Heeding Martha's request to just be natural, he takes her to a store and starts stuffing cans of beer into their jackets. "Stolen beer tastes better," he quips as they race out of the parking lot. Upset, Martha wants to call the relationship quits, but a girlfriend at work explains that, "All men are horrible in their own way, you just have to learn to accept it." So Martha tries again. After one more day, she sits Whitman down to explain it's over. Whitman is so crushed he breaks his finger to show how much he loves her.
Whitman's compulsive nature takes over for the rest of the film, as Martha is subjected to physical and verbal abuse by both Whitman and his ex-girlfriend. Finally in the end, Whitman kidnaps Martha, drugs her, and takes her to Mexico where a church full of relatives and friends await the marriage. Only a bullet is able to bring things to a halt.
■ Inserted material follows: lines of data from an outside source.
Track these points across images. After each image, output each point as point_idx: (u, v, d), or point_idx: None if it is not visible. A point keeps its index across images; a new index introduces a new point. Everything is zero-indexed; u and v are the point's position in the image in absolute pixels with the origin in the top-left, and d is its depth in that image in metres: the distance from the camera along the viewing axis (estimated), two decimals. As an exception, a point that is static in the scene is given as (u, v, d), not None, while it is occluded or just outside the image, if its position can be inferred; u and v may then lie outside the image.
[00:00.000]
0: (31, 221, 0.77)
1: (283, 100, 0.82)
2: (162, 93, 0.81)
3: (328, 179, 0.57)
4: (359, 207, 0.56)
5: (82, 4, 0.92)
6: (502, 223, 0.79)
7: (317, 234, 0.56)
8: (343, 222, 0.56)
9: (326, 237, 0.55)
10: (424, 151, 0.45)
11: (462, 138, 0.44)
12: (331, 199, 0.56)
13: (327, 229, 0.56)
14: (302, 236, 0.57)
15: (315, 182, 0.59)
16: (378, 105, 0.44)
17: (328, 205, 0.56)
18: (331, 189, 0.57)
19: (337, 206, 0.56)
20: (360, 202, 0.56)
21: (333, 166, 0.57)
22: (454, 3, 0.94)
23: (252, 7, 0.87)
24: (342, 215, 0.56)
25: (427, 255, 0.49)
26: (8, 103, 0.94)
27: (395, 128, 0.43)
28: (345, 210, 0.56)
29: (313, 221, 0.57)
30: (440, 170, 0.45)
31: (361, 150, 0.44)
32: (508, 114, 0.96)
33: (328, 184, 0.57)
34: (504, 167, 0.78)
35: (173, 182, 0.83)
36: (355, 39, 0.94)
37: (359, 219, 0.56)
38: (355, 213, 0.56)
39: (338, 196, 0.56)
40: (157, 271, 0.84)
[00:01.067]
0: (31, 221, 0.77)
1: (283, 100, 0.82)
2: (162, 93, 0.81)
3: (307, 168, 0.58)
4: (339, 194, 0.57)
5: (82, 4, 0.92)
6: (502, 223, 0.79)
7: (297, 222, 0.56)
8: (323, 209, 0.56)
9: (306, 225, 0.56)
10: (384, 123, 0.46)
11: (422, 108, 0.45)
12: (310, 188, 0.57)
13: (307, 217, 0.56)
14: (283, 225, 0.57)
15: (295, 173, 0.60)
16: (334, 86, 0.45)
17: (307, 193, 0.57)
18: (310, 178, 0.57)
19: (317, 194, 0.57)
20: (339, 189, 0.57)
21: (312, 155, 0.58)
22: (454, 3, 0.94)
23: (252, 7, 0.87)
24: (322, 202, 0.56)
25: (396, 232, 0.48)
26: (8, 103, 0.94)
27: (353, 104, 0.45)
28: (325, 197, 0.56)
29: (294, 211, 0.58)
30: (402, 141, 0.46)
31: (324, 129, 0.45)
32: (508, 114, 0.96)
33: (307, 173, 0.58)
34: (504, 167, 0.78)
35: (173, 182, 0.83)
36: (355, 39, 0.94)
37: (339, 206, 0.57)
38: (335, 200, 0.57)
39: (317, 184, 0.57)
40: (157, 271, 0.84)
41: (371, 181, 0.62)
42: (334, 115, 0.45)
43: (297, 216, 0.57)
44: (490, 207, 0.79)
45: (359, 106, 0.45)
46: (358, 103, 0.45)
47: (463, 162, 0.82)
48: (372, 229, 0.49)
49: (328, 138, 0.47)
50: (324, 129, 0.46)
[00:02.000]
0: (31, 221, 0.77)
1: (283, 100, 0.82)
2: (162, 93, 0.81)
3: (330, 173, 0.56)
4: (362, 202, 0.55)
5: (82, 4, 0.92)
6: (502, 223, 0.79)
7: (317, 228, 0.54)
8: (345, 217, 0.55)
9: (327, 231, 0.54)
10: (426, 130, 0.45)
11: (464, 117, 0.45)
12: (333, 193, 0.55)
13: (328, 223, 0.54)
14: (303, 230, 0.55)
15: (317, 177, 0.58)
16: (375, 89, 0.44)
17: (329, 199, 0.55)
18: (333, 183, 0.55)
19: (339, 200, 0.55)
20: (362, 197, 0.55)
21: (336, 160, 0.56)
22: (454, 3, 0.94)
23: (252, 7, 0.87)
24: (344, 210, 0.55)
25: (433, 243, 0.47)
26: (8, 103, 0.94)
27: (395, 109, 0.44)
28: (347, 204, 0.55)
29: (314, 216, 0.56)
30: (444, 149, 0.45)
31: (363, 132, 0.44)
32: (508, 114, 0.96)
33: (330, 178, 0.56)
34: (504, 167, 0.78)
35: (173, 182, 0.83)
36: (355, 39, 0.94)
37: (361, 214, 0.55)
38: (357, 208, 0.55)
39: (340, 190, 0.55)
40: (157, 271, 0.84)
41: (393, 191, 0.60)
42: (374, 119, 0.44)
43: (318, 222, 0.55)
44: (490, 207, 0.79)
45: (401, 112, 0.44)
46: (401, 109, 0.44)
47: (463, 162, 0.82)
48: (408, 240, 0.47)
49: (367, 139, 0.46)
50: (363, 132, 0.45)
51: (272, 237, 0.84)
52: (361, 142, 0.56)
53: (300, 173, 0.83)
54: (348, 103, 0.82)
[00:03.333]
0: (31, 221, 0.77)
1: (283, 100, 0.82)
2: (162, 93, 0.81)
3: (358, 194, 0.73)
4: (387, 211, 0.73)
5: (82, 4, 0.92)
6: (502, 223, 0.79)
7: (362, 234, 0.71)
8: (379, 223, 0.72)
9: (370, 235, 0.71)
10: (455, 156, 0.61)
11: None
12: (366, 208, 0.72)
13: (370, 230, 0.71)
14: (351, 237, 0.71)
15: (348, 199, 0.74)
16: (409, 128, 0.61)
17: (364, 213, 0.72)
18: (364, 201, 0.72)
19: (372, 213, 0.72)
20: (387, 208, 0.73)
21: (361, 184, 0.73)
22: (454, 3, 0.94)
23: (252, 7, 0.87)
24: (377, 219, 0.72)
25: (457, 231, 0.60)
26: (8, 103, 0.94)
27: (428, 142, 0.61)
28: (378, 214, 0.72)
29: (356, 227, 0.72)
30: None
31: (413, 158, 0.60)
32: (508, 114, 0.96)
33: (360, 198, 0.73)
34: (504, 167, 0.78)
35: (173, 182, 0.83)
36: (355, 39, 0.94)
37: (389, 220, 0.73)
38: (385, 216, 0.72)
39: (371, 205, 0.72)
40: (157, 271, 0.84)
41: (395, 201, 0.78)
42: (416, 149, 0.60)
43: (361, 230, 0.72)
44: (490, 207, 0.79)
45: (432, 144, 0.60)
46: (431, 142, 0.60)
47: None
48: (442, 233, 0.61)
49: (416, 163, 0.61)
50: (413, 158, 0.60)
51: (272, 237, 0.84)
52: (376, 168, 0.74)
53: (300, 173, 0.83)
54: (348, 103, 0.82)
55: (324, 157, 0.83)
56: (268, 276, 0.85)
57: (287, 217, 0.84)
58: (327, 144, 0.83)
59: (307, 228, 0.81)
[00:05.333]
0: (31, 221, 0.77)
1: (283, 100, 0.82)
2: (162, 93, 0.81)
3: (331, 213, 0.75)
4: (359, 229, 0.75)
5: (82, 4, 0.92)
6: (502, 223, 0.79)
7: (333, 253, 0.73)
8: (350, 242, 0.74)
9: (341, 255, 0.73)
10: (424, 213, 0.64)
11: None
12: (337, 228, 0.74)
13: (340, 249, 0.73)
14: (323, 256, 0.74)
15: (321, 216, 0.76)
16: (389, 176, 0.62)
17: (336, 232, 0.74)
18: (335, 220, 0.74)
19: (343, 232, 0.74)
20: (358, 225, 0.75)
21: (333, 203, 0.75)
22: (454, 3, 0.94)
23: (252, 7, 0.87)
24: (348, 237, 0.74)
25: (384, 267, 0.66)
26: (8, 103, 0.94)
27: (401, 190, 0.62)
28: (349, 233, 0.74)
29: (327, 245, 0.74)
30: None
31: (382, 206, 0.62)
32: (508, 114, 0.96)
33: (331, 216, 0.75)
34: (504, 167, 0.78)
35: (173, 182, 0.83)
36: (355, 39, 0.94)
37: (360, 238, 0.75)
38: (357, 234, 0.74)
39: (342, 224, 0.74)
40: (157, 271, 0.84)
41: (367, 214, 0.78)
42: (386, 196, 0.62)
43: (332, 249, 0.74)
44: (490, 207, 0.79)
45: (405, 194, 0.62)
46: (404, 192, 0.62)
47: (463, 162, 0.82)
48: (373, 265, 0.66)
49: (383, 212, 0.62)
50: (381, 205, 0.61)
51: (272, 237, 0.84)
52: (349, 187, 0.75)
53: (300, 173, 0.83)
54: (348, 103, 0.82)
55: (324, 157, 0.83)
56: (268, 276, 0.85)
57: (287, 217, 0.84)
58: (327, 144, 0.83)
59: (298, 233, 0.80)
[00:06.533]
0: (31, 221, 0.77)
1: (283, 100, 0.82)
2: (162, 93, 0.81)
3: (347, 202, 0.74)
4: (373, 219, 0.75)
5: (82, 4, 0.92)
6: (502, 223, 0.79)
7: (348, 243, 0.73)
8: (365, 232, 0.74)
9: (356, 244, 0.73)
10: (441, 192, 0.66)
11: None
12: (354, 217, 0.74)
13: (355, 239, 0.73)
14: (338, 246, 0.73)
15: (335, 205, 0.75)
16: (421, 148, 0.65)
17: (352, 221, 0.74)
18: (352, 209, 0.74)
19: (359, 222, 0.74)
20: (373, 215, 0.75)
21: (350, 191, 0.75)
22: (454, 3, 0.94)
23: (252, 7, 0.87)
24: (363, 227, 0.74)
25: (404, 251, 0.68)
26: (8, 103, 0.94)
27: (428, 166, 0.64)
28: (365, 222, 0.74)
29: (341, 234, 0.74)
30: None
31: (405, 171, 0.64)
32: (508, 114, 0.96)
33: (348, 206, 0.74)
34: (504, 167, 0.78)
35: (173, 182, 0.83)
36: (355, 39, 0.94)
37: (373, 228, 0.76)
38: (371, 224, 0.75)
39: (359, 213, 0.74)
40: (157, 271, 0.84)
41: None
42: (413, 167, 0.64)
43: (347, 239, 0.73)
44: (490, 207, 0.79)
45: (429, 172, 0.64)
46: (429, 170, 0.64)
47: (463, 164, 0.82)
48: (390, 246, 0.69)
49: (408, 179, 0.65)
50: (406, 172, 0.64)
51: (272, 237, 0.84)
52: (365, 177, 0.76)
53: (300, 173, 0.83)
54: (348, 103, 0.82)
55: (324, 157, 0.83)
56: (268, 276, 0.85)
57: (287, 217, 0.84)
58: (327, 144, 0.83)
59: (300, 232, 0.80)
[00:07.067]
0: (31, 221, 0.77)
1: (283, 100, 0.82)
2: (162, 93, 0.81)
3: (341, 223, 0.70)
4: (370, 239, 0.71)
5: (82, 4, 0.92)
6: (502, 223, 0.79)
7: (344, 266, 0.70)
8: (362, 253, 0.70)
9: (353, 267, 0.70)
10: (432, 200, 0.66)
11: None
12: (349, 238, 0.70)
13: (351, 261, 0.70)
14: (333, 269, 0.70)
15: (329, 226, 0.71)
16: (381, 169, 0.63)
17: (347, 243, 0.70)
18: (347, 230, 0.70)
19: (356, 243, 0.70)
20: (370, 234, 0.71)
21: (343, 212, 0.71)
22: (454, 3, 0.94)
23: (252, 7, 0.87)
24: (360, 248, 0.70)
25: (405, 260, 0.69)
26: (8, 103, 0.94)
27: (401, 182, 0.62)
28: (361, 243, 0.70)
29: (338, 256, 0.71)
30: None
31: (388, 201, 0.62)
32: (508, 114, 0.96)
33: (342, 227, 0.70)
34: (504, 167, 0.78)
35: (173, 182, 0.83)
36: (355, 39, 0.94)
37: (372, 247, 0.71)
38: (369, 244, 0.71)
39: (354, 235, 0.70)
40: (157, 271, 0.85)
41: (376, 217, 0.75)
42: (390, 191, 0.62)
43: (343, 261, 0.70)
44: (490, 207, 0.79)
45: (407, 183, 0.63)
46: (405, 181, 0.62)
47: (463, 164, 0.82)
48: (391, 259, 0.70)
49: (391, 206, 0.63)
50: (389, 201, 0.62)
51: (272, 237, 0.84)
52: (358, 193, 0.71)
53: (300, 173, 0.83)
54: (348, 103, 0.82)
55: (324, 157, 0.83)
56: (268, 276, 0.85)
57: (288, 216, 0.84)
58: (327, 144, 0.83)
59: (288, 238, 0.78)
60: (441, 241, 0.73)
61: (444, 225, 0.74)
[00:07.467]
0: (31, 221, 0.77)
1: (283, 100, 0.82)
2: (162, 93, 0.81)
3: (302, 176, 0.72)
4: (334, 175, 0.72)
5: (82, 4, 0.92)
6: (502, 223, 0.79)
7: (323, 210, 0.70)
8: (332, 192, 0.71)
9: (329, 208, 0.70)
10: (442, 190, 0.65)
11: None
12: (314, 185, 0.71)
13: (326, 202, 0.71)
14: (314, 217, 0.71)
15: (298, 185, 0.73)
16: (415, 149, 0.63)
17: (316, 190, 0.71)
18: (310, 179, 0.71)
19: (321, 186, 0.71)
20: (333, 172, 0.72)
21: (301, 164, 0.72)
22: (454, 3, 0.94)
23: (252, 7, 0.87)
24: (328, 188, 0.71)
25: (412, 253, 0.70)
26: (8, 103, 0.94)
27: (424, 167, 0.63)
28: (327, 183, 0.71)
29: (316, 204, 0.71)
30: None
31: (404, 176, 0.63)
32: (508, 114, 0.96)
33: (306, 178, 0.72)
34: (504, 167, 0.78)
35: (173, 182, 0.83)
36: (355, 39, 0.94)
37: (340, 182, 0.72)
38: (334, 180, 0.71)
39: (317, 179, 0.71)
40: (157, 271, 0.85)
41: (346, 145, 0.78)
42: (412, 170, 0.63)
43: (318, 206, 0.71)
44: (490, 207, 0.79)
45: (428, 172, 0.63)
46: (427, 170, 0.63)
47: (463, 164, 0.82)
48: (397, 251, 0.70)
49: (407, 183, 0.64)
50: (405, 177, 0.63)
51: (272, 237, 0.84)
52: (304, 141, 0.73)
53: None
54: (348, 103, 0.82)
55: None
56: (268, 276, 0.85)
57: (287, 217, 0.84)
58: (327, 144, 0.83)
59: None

The first half hour of this film seems to hold promise for a lighthearted comedy about being single in your thirties, a concept which could provide a well stocked supply of funny moments. Instead the writers chose to use far less humorous scenes of abuse and harassment. With even the police refusing to help Martha, parents may want to be especially cautious about showing this movie to young girls, as it leaves a strong impression that women can expect to be victimized. With today's concerns about violence against women, you wonder why anyone would try so hard to make it seem funny.